I'd love to have an inline 6 with a pump on it. I like the old Mercs.


----------



## fender66 (Jun 15, 2010)

Teejay,

I'm running a 1648 alweld flat bottom jon with a 40 hp Yamaha jet that's 1986. I can get it up on plane, but when I load her down I'm always wishing I had a 60/40 behind me. Part of this is the "always wanting better" syndrome though. My 40 does okay, and I think I'll be fine on some of the other rivers that I want to hit soon. A couple weeks ago, I had it loaded with my wife and 2 daughters and dog so I could show off how much fun it is. I didn't get any fishing in, but they had a good time just going for a boat ride.

I don't think your "V" bottom will run as shallow as my flat, but I don't have much experience with V bottoms.

I have modded my ride with aluminum floor and am in the process of doing the sides and rear deck. I bought it with a front deck made out of stainless that is pretty heavy, and I might redo that over the winter months. (pics of mod still coming)

I bought my boat in late December of last year and take it out every chance I can. I know it's not much yet, but I'm certainly adding time to it most every weekend.

You list yourself as being in eastern Missouri....the eastern coast of Missouri is pretty long. Any chance you are around St. Louis? Maybe we could swap some info to help us both get where we want to go. I've found the BEST service that I could possibly find for jet motors in the Midwest already and would be happy to share any info that I have with you (or anyone for that matter).


----------



## Codeman (Jun 15, 2010)

fender66 said:


> I don't think your "V" bottom will run as shallow as my flat, but I don't have much experience with V bottoms.



I think its a mod V not a true V hull. It's a flat bottom for the most part, they just do better in rough water.


----------



## teejay (Jun 15, 2010)

Yep, It's a mod V, it's the 1670MV Open on this site.

https://k0swi.microlnk.com/2BUYRIGHT/MS/B_NEW_J/RIVETED_JON%20BOATS,%20WITH%20WELDED%20SEAMS.htm 

I got it from Black Jack Marina on Mark Twain Lake it's a rental they retired. I'm not to far from you fender66 (at least in internet world ) I'm about 35 miles SW of you on 44 in St. Clair.


----------



## S&amp;MFISH (Jun 15, 2010)

Another member from MO.Glad to here from you TeeJay.I'm midway between you and fender,in Cedar Hill.Coincidently, my brother lives in St.Clair off of PP/Hwy 30.Me and him can be found over near Redhorse on occasion.


----------



## fender66 (Jun 16, 2010)

Sounds like a day of fishing is in the works guys. Nice to have you both so close.


----------



## teejay (Jun 16, 2010)

S&MFISH said:


> Another member from MO.Glad to here from you TeeJay.I'm midway between you and fender,in Cedar Hill.Coincidently, my brother lives in St.Clair off of PP/Hwy 30.Me and him can be found over near Redhorse on occasion.

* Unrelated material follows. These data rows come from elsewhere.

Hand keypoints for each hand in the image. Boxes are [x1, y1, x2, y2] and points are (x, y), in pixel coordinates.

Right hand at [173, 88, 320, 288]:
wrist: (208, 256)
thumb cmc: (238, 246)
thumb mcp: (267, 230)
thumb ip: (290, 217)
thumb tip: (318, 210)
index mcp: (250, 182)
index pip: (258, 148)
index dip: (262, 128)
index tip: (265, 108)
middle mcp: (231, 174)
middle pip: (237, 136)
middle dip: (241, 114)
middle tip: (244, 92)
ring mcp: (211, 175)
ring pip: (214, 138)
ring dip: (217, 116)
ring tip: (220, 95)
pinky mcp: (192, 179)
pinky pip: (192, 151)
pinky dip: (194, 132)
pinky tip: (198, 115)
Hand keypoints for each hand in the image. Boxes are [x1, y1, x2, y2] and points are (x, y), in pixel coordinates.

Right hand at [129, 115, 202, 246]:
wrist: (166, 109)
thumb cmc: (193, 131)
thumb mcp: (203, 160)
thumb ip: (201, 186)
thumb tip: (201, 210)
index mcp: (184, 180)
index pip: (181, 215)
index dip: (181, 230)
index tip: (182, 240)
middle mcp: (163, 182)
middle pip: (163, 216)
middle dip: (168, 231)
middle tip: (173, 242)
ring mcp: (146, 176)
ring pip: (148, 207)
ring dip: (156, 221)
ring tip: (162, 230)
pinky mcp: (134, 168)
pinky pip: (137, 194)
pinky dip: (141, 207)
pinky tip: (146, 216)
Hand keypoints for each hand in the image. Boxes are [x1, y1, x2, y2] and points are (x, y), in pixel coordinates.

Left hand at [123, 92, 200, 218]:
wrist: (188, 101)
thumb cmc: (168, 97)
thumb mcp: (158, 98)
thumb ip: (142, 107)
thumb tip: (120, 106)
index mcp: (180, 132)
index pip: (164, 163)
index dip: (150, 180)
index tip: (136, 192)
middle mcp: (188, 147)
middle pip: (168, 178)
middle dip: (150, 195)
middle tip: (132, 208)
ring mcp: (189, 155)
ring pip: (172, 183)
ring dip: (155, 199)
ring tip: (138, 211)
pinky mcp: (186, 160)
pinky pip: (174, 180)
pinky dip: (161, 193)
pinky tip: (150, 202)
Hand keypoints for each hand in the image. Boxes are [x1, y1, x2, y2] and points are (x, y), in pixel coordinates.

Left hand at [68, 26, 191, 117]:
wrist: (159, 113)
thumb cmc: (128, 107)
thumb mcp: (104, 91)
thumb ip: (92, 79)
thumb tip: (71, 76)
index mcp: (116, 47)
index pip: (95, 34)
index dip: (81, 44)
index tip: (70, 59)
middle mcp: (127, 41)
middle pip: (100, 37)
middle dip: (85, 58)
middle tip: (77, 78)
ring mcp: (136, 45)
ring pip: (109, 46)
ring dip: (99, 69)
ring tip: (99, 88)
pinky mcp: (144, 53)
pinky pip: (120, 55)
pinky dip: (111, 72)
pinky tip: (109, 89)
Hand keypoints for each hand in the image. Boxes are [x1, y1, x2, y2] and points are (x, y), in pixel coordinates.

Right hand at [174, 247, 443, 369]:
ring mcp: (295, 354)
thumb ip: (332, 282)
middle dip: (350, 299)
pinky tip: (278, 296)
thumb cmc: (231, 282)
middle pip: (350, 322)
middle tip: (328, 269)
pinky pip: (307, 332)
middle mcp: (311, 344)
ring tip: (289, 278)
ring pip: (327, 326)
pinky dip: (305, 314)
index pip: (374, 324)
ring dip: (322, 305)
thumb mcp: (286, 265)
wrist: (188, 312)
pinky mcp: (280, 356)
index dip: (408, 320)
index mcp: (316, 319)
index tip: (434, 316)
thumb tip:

I know where Redhorse is, we used to put in there before they even had a ramp in the 80's. I haven't been on the rivers in years, I had been going to Mark Twain Lake mostly , but I sold my fish-n-ski last year. I usually go to Ulhemeyer Access on the Burbouse or Chouteau Claim Access where the Burbouse and Meramec run together, because I was using my Grandpa's old boat and it's a 14x36 with a 6hp Johnson so the Burbouse was better because the current runs slower. Is Redhorse nice now, it was a party spot long ago.


----------



## S&amp;MFISH (Jun 17, 2010)

Teejay,the ramp is concrete now with a gravel parking lot.There is still a little going on,but most if the partying is upstream at "Shady Beach",but that is only about 1/4mi or so of shore.After you maneuver through that mess it's pretty clear up stream.I've not had any problems down that way.Plus,I guess it helps that my brother knows the owner of Shady Beach real well.I haven't been to MT yet this year.


----------